How Chronic Pain Has Made Me Happier, a recent Lifehacker post, has some great points about the enriching lessons of chronic pain. Unfortunately, they are couched in bumbling terms that minimize the struggle and oversimplifies the relationship between psychological and physical health. It frames illness as opportunity — a characterization that always raises my hackles — and leans toward the “just think positively” self-help meme. (Keeping these points in mind, it is still absolutely worth a read.)
All these complaints are minor in comparison to the glaring reason why this article does not apply to migraine: migraine is not a pain disorder, nor is chronic migraine a chronic pain disorder. Migraine is a complex neurological condition that affects every system in the body. Migraine ain’t just a headache and it ain’t just pain.

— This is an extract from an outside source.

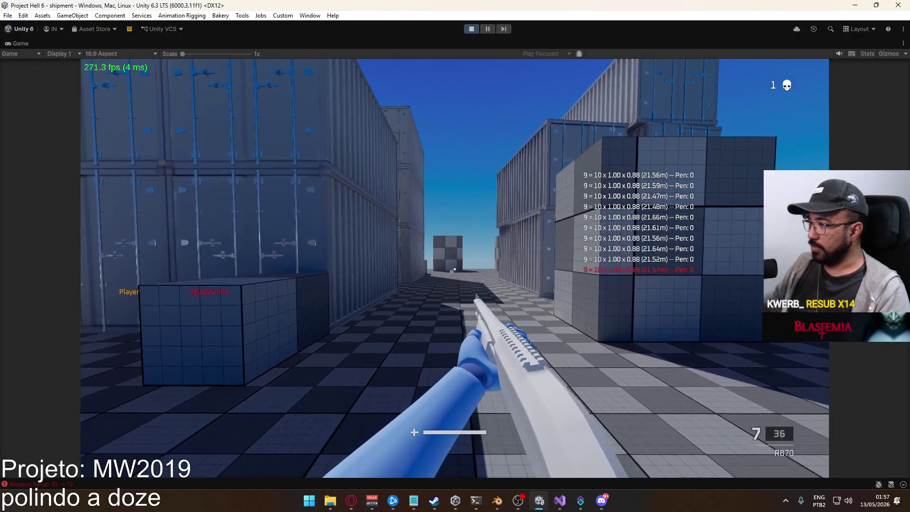
Sidestep and crouch for more R870 shots at the dummy, then reload
{"action": "right_click", "coordinate": [454, 268]}
{"action": "right_click", "coordinate": [454, 268]}
{"action": "key", "text": "c"}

Everything the writer talks about, all that he’s able to overcome, while not simple by any means, only represents one piece of migraine. Pain may be the most obvious, debilitating feature of migraine for most of us, but the nausea, fatigue, dizziness, mental fogginess, mood swings, and heightened sensory awareness can be just as debilitating. And that’s only a smattering of the many under-recognized symptoms of migraine.
Treating migraine as either a headache or a pain disorder perpetuates the myths that surround this illness. It also trivializes how debilitating migraine attacks are, whether acute or chronic. According to the World Health Organization, severe, continuous migraine is as disabling as quadriplegia.
Please think carefully about how you describe migraine: whether you call it a headache or head pain, a pain condition or a neurological disorder, a disease or not. These may seem like insignificant differences, but research abounds that the words we use shape the reality we see. And the reality that non-migraineurs believe.